▶ What is required: Among the lines below, restate word for word only those from the line with "His Lord, he" through the line with "because He considered sleep more", with both end lines kept.

[Extracted page text data]
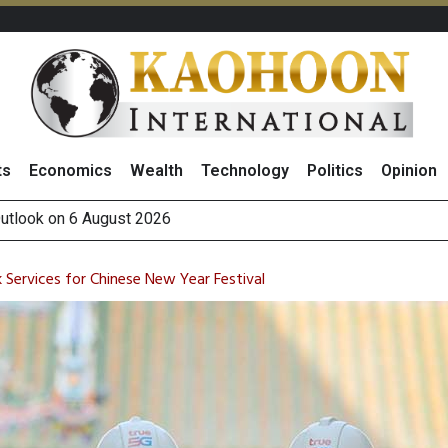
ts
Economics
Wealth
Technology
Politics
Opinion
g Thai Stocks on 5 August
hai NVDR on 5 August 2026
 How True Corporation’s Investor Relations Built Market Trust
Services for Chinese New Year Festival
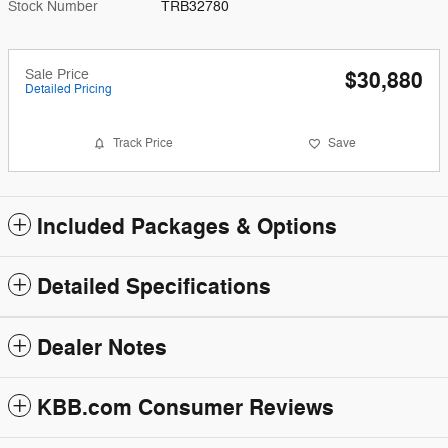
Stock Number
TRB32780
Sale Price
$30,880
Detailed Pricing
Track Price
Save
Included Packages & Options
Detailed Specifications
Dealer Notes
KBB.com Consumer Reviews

---

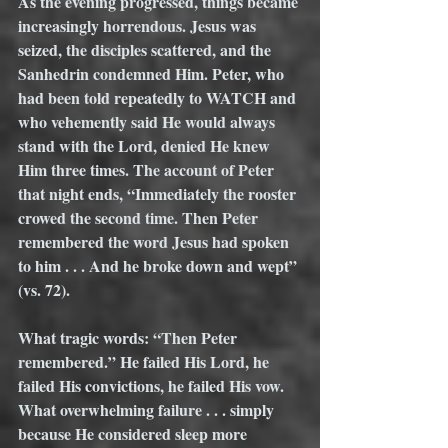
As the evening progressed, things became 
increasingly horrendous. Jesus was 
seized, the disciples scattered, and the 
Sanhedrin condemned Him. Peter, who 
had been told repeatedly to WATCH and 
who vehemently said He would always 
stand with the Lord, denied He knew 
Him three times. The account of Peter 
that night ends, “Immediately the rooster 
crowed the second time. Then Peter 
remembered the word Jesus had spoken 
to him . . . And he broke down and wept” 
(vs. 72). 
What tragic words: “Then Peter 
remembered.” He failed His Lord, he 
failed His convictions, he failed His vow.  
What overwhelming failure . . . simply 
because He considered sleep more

==

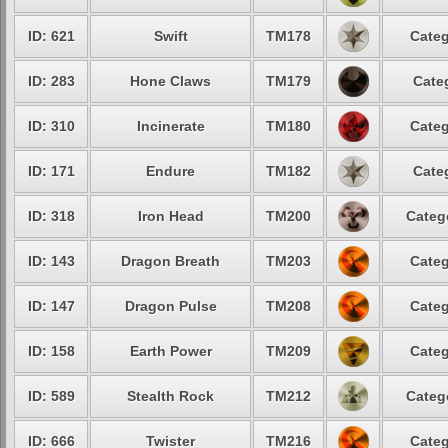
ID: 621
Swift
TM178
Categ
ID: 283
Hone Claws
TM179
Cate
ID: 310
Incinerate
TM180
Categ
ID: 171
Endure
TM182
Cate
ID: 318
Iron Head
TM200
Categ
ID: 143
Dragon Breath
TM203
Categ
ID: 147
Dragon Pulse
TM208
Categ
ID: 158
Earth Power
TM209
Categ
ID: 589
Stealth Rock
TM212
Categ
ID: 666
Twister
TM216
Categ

▶ Task solution:
remembered.” He failed His Lord, he 
failed His convictions, he failed His vow.  
What overwhelming failure . . . simply 
because He considered sleep more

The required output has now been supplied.